→ **EXERCISE DESCRIPTION**: Transcribe exactly the line with "exposure_s: 1/605" and each line that follows it in the listing, down to the last, omitting all pictures.

→ **DATA**:

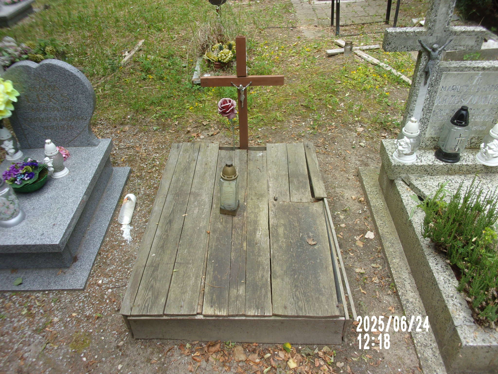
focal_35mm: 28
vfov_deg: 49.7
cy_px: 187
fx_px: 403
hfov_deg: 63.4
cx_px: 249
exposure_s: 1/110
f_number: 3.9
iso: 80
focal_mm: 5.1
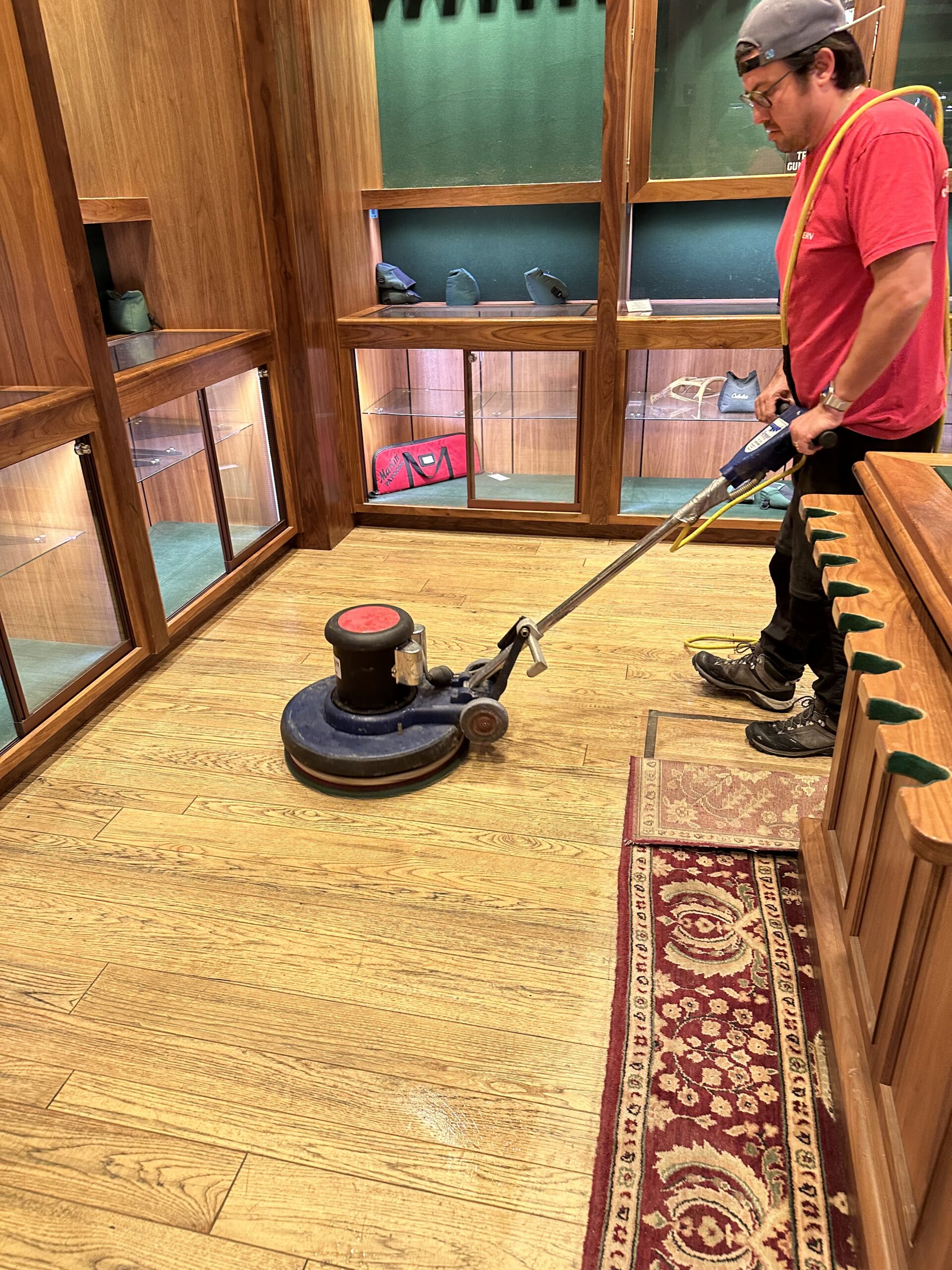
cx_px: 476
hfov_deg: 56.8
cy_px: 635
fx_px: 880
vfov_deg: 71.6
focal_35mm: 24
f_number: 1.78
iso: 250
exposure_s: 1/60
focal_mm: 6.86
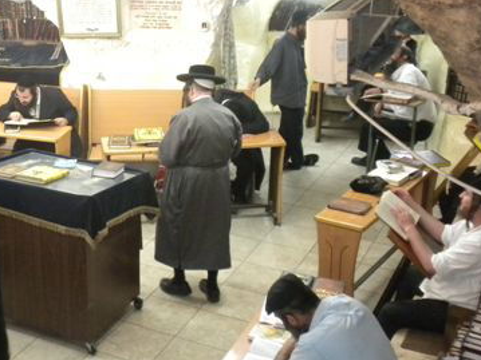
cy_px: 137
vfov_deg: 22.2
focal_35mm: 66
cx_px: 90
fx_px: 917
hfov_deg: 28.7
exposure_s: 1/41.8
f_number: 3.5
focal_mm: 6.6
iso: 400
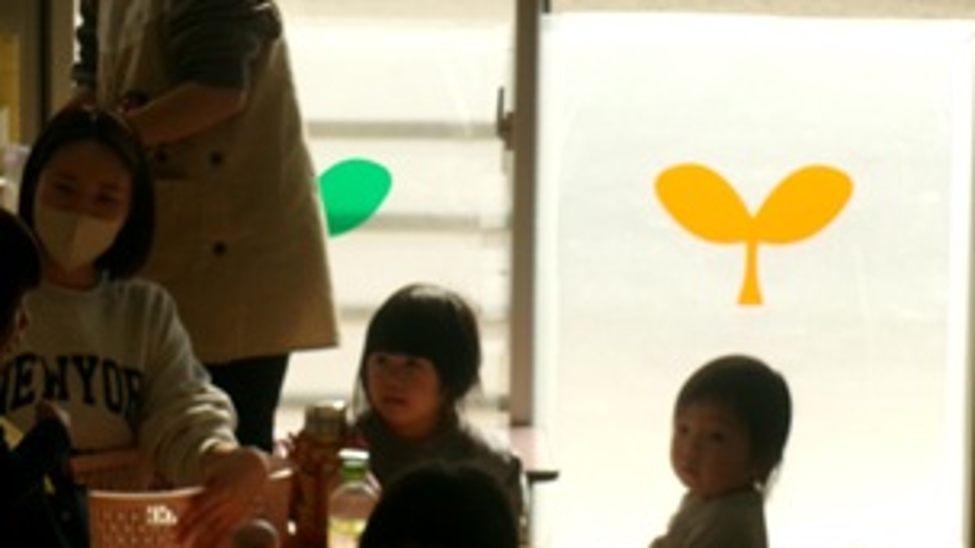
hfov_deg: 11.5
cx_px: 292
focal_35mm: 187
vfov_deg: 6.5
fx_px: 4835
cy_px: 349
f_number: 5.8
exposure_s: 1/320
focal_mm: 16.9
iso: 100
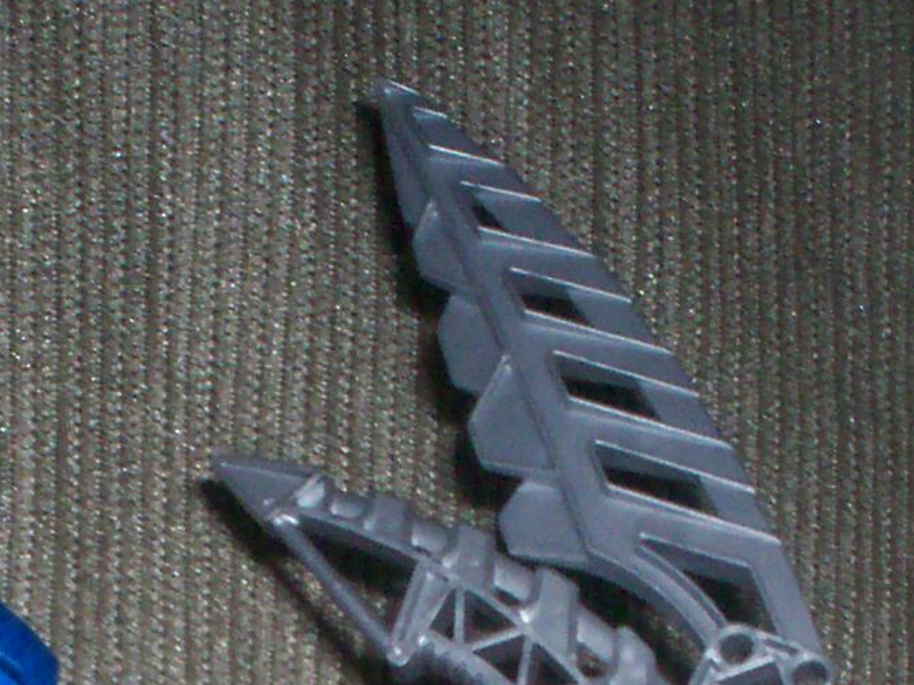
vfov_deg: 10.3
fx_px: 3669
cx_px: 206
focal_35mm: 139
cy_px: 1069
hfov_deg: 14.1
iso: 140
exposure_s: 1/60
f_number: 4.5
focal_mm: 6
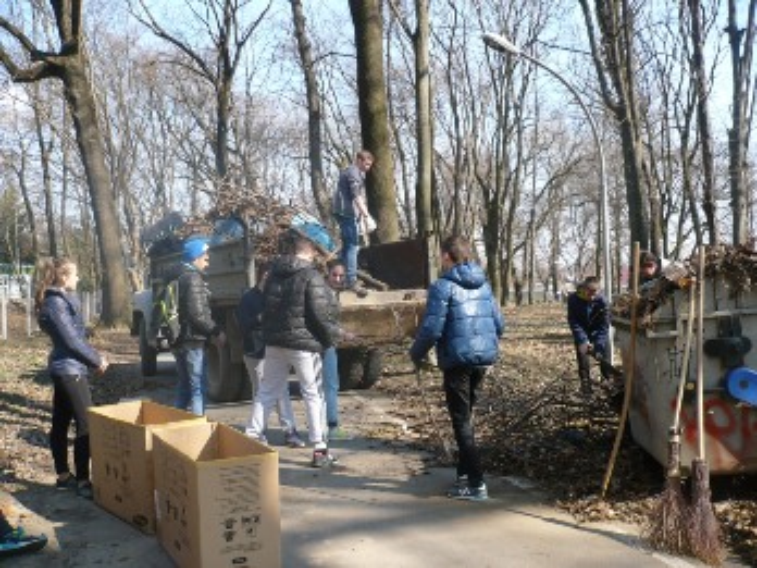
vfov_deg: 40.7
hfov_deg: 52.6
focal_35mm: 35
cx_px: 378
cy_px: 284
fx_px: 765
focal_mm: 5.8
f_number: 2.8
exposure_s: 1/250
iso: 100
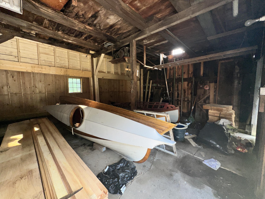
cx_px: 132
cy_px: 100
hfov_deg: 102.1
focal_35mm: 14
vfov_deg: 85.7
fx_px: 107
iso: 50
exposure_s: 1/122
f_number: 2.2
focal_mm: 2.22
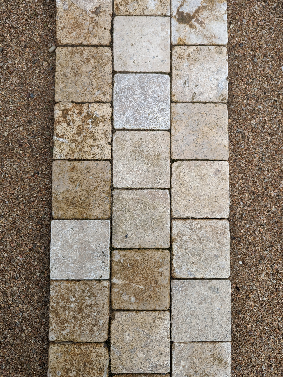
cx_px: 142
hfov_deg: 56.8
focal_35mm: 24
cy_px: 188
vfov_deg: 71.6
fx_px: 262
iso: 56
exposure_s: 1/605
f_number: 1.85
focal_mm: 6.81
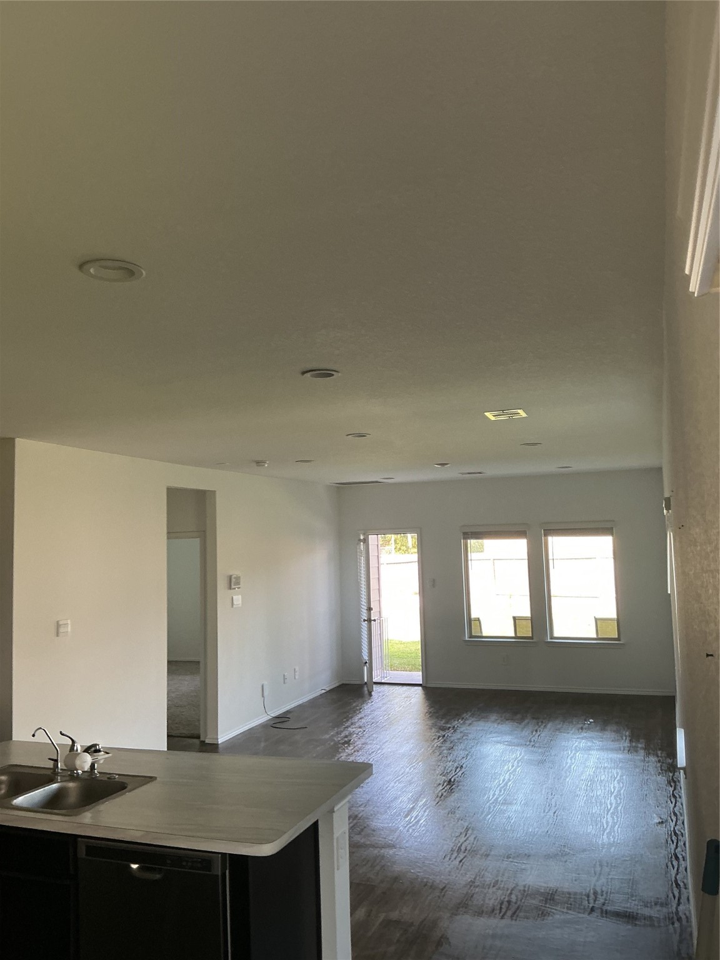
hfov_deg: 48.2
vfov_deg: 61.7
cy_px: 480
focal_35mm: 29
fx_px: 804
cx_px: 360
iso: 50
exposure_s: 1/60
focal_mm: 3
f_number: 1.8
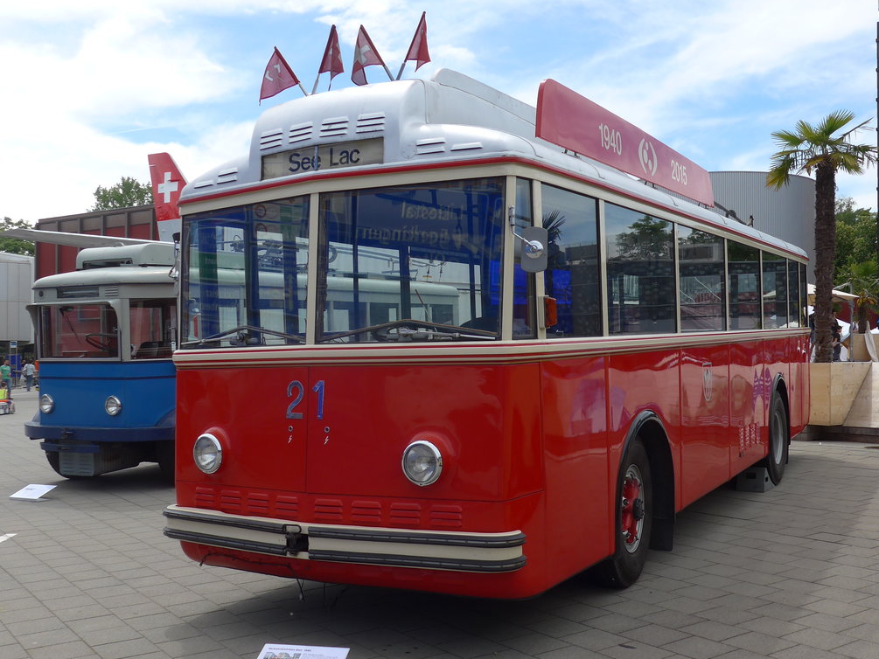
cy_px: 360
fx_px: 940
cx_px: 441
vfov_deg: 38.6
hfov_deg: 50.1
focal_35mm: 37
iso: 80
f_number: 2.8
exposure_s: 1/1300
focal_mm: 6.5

→ **RESULT OF THIS TASK**:
exposure_s: 1/605
f_number: 1.85
focal_mm: 6.81
hfov_deg: 48.2
vfov_deg: 61.7
cy_px: 480
focal_35mm: 29
fx_px: 804
cx_px: 360
iso: 50
exposure_s: 1/60
focal_mm: 3
f_number: 1.8
cy_px: 360
fx_px: 940
cx_px: 441
vfov_deg: 38.6
hfov_deg: 50.1
focal_35mm: 37
iso: 80
f_number: 2.8
exposure_s: 1/1300
focal_mm: 6.5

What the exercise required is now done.